Today marks my 3 year anniversary with WordPress. And although this year I have been rather neglectful on posting regularly, I always come back to this place. There’s something to be said about writing – whether it’s on my keyboard or with a pen in hand – I really enjoy it.
As this year comes to an end, I naturally reflect on the last 12 months. I won’t bore you with all the nitty, gritty details. But there are some things I would like to share. First of all…time.needs.to.slow.down! I celebrated my 29th birthday this year and it seems like every year prior to this one goes by increasingly fast. This serves as a constant reminder to me to be in the now, get my head out of the clouds dreaming about the future and my heart focused on the past.
This year has certainly been a crazy, interesting one! One filled with high highs and low lows. I had the honor of walking my best friend down the aisle – what a beautiful day that was! I’ve successfully and consistently committed to my well-being on all levels – mind, body and spirit – and established a consistent yoga practice, changed my eating habits, and challenged myself so I can be better than I was the day before. I’ve stepped way out of my comfort zone and it was so much fun – lip sync battle anyone?! I’ve also had some amazing paranormal experiences.
I’ve also had to re-define my boundaries, learn to let go of significant relationships, habits, thoughts etc. that no longer serve me (and haven’t been for a long time), re-learn to love myself completely again and the importance of self-care. I’ve learned to let go of how things should be and made room to accept things, people and circumstances exactly as they are. I’ve re-membered it’s okay to feel whatever I am feeling and the importance of not abandoning myself emotionally when I feel unpleasant emotions. I’ve learned how precious life is and how it can literally change in an instant.
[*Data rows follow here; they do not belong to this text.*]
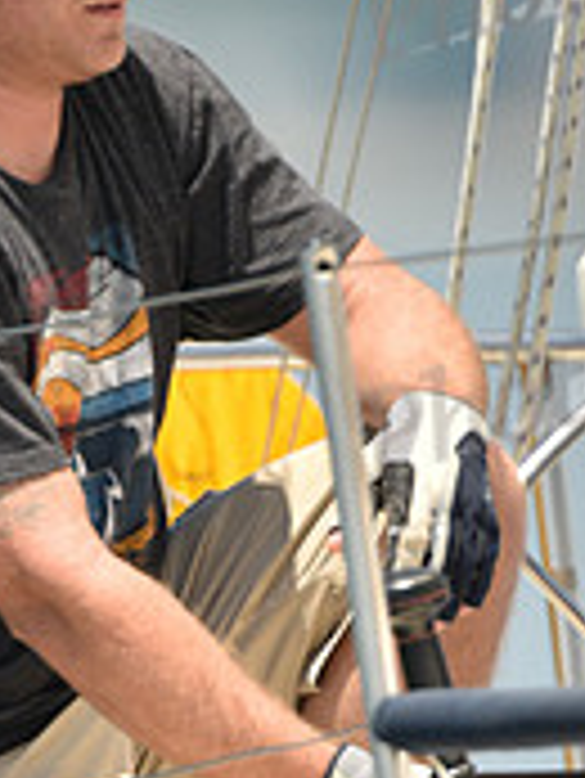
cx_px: 128
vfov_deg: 1.0
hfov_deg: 0.8
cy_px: 661
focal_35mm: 1931
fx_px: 43458
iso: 320
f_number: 4.5
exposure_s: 1/3200
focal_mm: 600
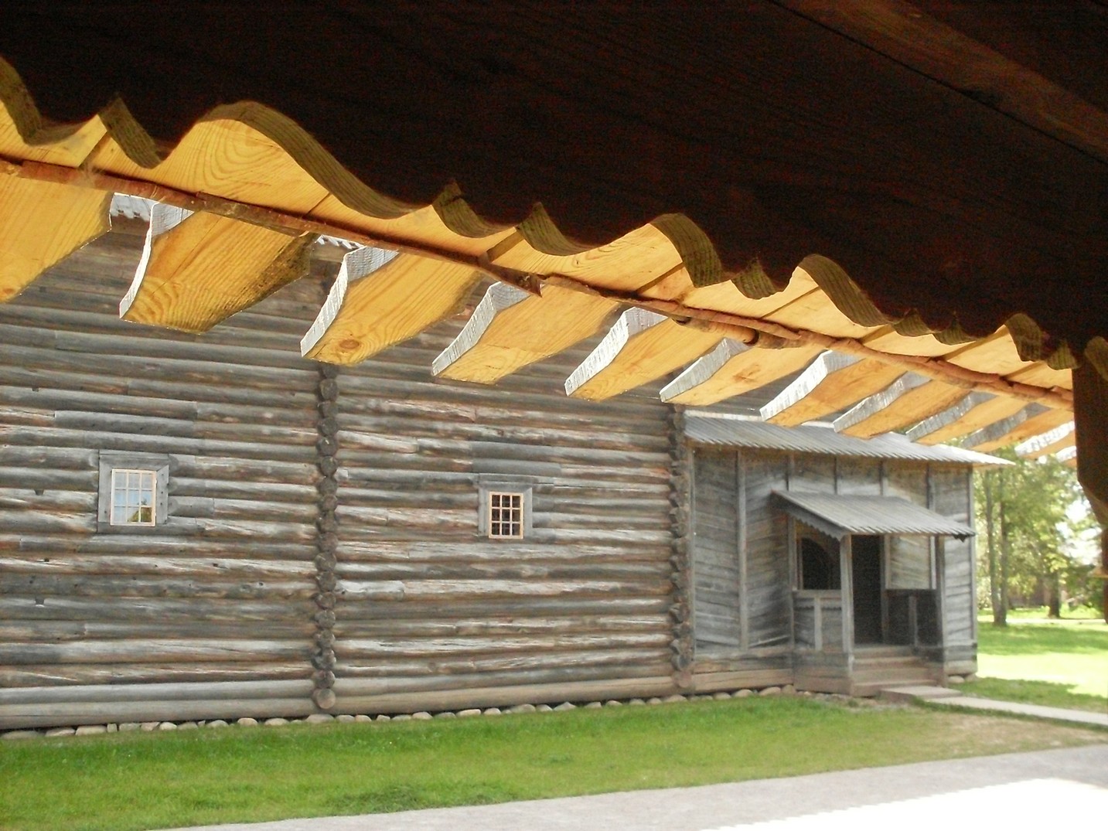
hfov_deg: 49.0
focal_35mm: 38
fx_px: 1216
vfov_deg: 37.7
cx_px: 554
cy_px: 416
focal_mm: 6.3
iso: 400
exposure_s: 1/90
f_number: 8.4
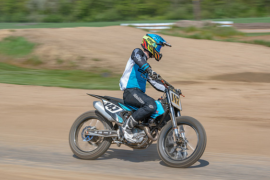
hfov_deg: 19.8
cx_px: 138
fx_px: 773
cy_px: 91
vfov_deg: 13.3
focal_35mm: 103
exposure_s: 1/160
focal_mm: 100
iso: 100
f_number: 8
That ‘someone’ was some times myself, other times it was someone else. It’s been a year of huge personal growth and I can honestly say that despite the tears, heartbreak, and confusion, there’s been a whole lot of love, happiness, laughter, connecting, courage, growth and proud moments. And damn, it feels really good! I have a choice, just like all of you, to find the silver lining among life’s lessons or I can let it break me and dampen my light. But I refuse to be a victim to my circumstances. I have created my life, the good, the bad and the in between and with this knowing, I owe it to myself to create the best life with what I have within me. It’s not always easy but we were never promised easy, we were promised free will. We can’t get to the goodness without tasting what’s on the other side.
With all of this being said, I wanted to share this with you because it’s important, especially for those of us on a spiritual path, to make room for and express the human You. I’ve been guilty of shooting rainbows and sunshine up my ass -metaphorically speaking, often ignoring the very things that will help me on my spiritual path, because it wasn’t “spiritual.” I won’t make myself fit into a box created by anyone, including myself. For me, it’s all about balance, not perfection. It’s about eating kale salad after yoga then sitting down and eating an entire tub of ice cream while I watch Netflix. It’s about cursing and getting pissed off but then reflecting on what that moment has taught me. It’s about drinking 8 glasses of water a day but then having the same amount of wine in one evening. It’s about crying my eyes out then laughing until I cry about a completely “inappropriate” joke. It’s about maintaining privacy and then completely oversharing about almost everything. My hope is for you to find that imperfectly, perfect balance. The one outside the box.